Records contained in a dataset
---*---

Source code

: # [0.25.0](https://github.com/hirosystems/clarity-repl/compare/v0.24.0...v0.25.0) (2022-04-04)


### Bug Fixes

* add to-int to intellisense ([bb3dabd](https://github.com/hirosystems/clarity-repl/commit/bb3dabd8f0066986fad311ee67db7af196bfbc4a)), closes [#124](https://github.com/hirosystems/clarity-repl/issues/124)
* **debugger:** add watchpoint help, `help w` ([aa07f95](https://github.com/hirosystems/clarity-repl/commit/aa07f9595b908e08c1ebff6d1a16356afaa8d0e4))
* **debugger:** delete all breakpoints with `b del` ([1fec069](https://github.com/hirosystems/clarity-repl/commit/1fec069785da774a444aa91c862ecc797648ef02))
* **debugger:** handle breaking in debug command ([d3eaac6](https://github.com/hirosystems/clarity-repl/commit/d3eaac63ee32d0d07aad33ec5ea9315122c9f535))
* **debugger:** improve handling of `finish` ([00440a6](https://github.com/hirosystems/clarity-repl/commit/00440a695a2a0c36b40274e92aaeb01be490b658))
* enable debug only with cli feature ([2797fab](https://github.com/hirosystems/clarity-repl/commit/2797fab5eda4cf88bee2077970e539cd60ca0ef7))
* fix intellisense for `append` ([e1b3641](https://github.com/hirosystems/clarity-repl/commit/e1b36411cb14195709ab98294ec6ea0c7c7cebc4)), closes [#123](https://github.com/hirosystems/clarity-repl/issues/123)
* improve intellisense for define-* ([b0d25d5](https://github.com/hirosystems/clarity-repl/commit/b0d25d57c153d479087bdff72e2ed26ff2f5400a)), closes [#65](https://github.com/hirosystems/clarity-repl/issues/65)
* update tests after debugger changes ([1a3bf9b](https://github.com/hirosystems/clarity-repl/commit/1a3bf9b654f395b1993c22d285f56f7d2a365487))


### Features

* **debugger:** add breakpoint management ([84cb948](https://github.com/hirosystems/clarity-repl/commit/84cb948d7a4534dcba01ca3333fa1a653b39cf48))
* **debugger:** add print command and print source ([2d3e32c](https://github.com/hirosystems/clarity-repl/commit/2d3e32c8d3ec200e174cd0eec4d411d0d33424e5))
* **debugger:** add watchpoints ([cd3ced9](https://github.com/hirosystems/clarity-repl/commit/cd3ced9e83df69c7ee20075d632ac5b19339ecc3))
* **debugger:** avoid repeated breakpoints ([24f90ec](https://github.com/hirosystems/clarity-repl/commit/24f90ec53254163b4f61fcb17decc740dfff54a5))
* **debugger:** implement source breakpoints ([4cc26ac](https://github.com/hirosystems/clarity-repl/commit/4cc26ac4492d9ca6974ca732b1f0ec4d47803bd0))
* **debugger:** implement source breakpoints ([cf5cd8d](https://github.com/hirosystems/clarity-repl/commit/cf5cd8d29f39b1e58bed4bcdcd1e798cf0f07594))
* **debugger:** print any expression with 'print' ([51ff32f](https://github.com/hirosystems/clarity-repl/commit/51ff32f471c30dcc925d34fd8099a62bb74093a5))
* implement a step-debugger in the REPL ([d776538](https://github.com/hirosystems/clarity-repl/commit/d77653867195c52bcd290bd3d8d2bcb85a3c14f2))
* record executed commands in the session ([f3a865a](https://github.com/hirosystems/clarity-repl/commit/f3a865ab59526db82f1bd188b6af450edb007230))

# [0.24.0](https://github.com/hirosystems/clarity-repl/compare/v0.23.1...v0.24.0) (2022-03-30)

---*---

*Goal of the exercise*: After locating the line holding "handle breaking in" above, output exactly that line and every line after it through the line holding "enable debug only". Include nothing else.

*Exercise response*:
* **debugger:** handle breaking in debug command ([d3eaac6](https://github.com/hirosystems/clarity-repl/commit/d3eaac63ee32d0d07aad33ec5ea9315122c9f535))
* **debugger:** improve handling of `finish` ([00440a6](https://github.com/hirosystems/clarity-repl/commit/00440a695a2a0c36b40274e92aaeb01be490b658))
* enable debug only with cli feature ([2797fab](https://github.com/hirosystems/clarity-repl/commit/2797fab5eda4cf88bee2077970e539cd60ca0ef7))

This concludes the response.